October 2, 2018 at 10:45 AM

The $10,000 cap that last year’s tax bill placed on the federal deduction for state and local taxes (SALT) overwhelmingly affects people at the top rather than the middle, new Tax Policy Center (TPC) estimates show, mirroring earlier estimates from the Institute on Taxation and Economic Policy. As a result, TPC finds, repealing the cap without putting anything in its place would deliver a large federal tax cut primarily to the most well-off.

Households in the top 1 percent (with pre-tax incomes above about $755,000) would receive an average tax cut of $31,380, raising their after-tax income by 2.1 percent. In contrast, households in the middle 60 percent (with pre-tax incomes between about $25,000 and $153,000) would see little change: a tax cut of $20 and a rise in after-tax income of less than 0.1 percent, on average. (Households in the bottom 20 percent would effectively receive no tax reduction.)

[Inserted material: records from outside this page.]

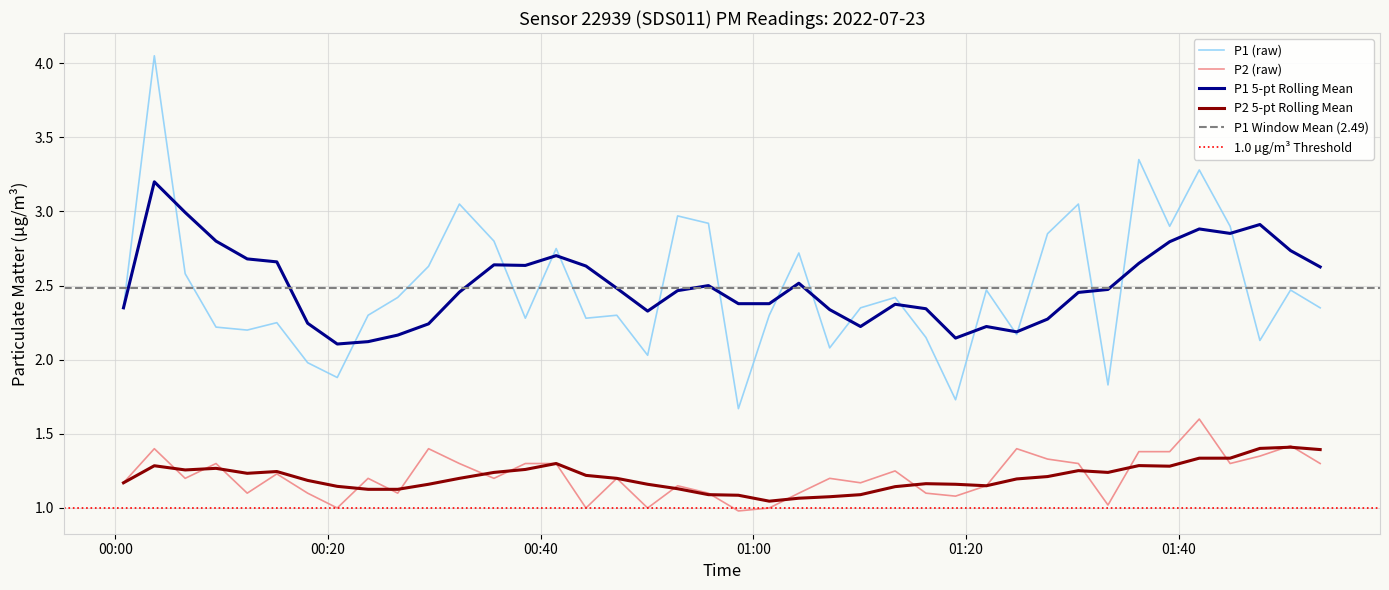

At how many categories does at least one series exceed 1?

40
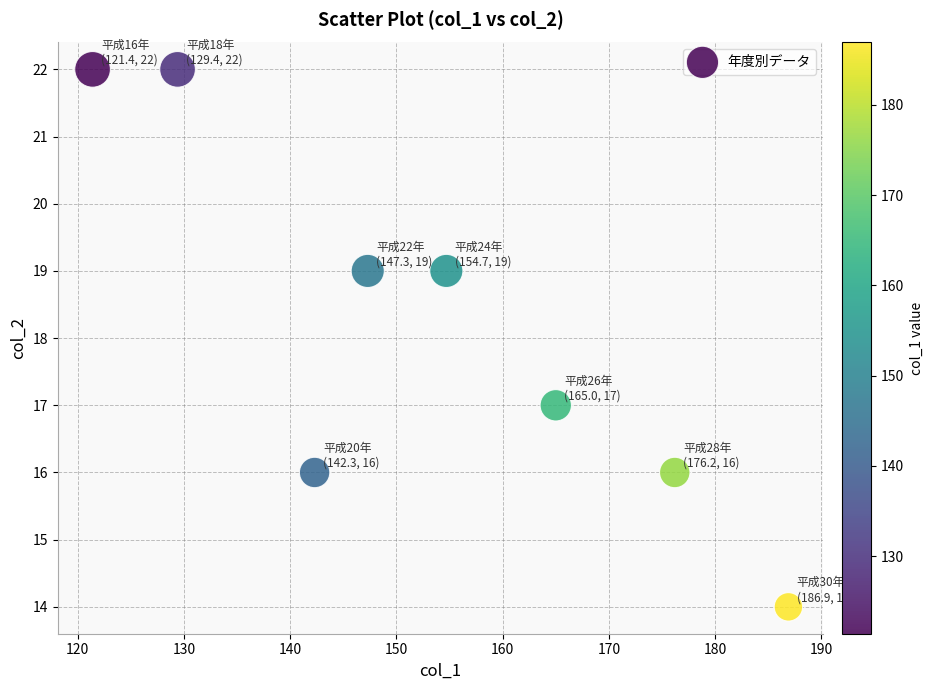

What is the range of Y values (max minus min)?

8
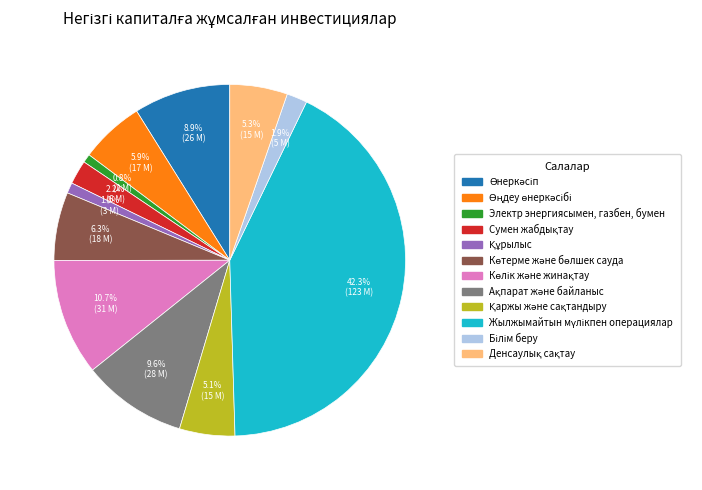

Does any single category account for the majority?

No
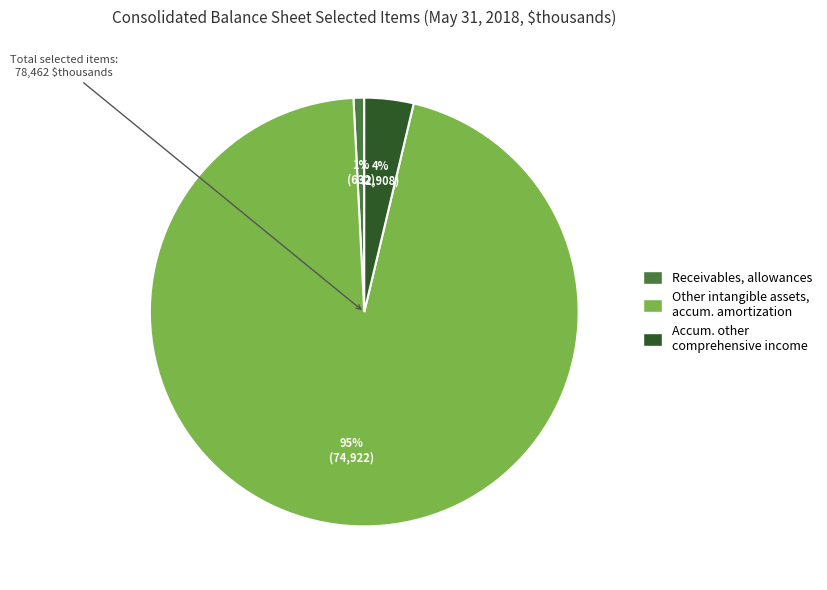

Is there any slice that represents more than half of the pie?

Yes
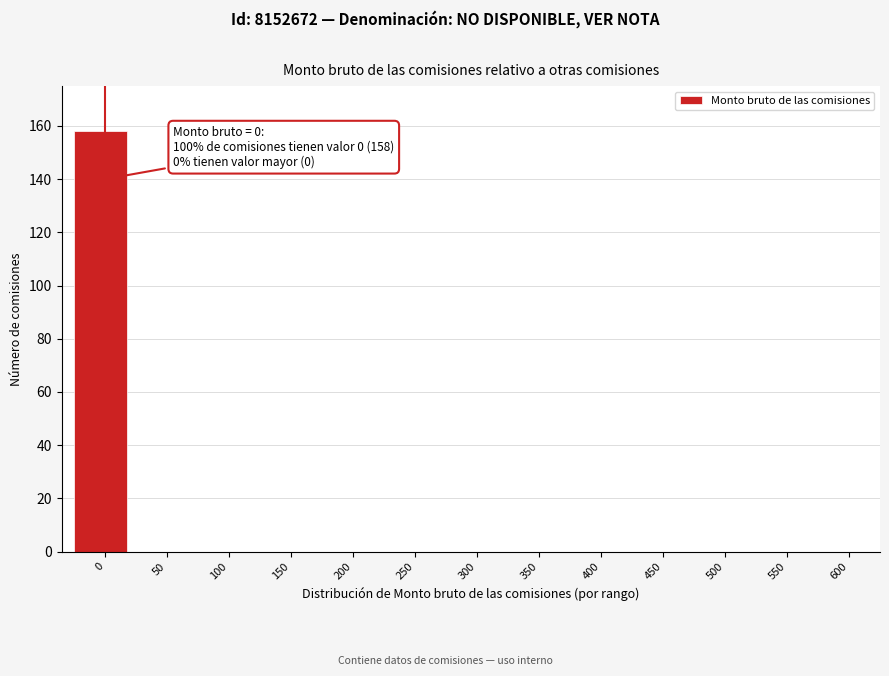

Reading left to right, extract all data points from this chart.

0=158	50=0	100=0	150=0	200=0	250=0	300=0	350=0	400=0	450=0	500=0	550=0	600=0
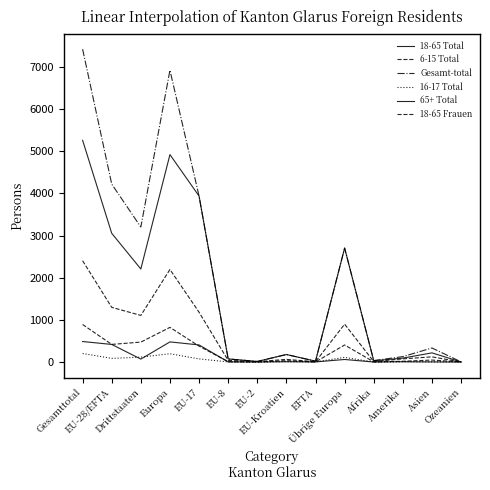

Reading left to right, list all the values displayed in this chart.

18-65 Total: 5261	3054	2207	4921	3937	73	13	178	20	2703	29	93	217	1
6-15 Total: 890	418	472	822	377	8	0	32	1	404	3	18	46	1
Gesamt-total: 7423	4221	3202	6924	3937	73	13	178	20	2703	35	128	333	3
16-17 Total: 202	86	116	196	74	2	0	7	3	110	0	3	2	1
65+ Total: 486	417	69	477	405	3	0	7	2	60	0	7	2	0
18-65 Frauen: 2403	1297	1106	2195	1181	38	9	62	7	898	10	75	122	1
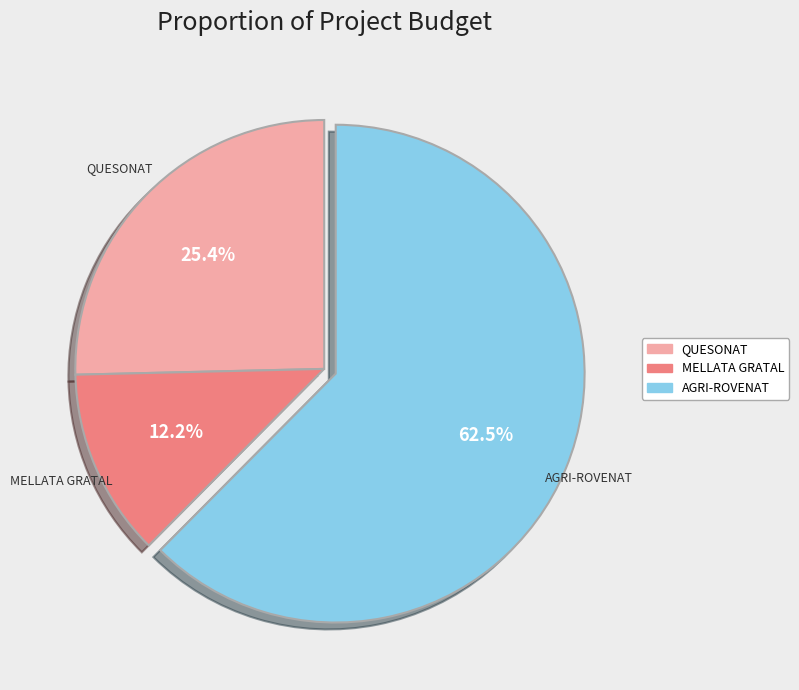

Does any single category account for the majority?

Yes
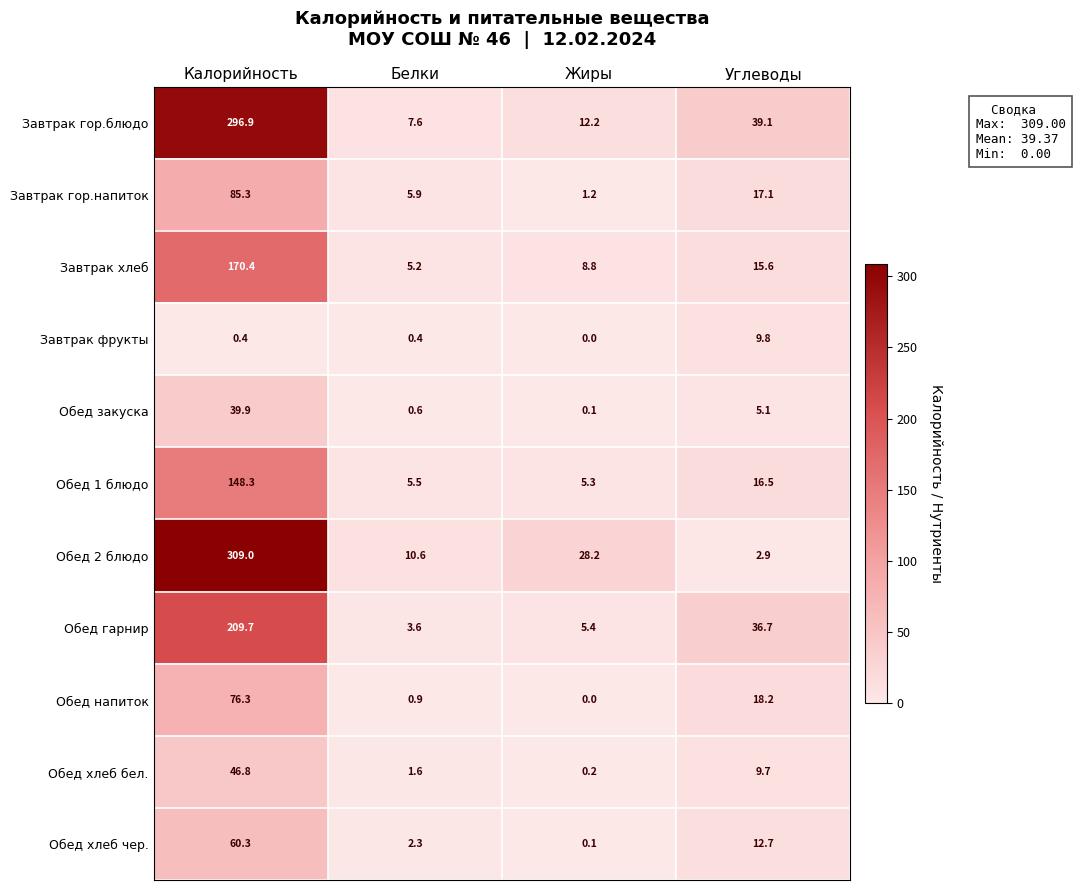

How many series are shown in this chart?

11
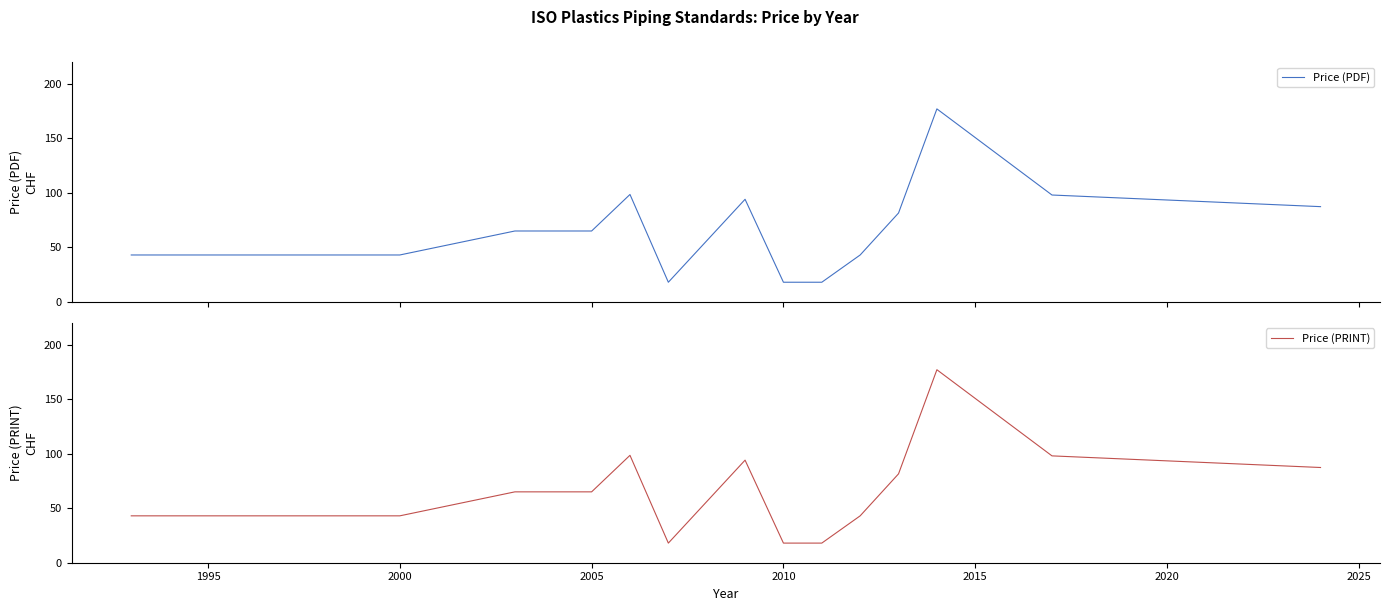

What is the highest value of the Price (PDF) series?

177.0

The top 1 percent of households would receive more than 56 percent of the tax cut from repeal, TPC finds, and the top 20 percent would receive 96 percent. Repealing the cap without making other changes in the tax law would thus compound both the 2017 tax law’s cost and its tilt to the most affluent:

  • As it now stands, the law will cost $1.9 trillion over ten years. Repealing the cap would add another $621 billon.
  • Similarly, the law as it stands will provide the top 1 percent with an average tax cut of $51,140 in 2018, equal to a 3.4 percent increase in after-tax income. Repealing the cap would raise their annual tax cut to more than $80,000, for a gain of more than 5 percent in after-tax income.

If policymakers repealed the SALT cap and replaced it with a provision that raised the same amount of revenue from high-income filers, the result would be a wash. It wouldn’t reduce the 2017 tax law’s overall cost or regressive tilt.

At the same time, the SALT cap could make it harder for some states and localities to raise revenues from progressive tax sources if it reduces support for state and local taxes on the part of higher-income filers. Some states may need to address this challenge as part of a more comprehensive response to the federal tax changes. But the TPC findings deserve serious consideration in future tax policy debates.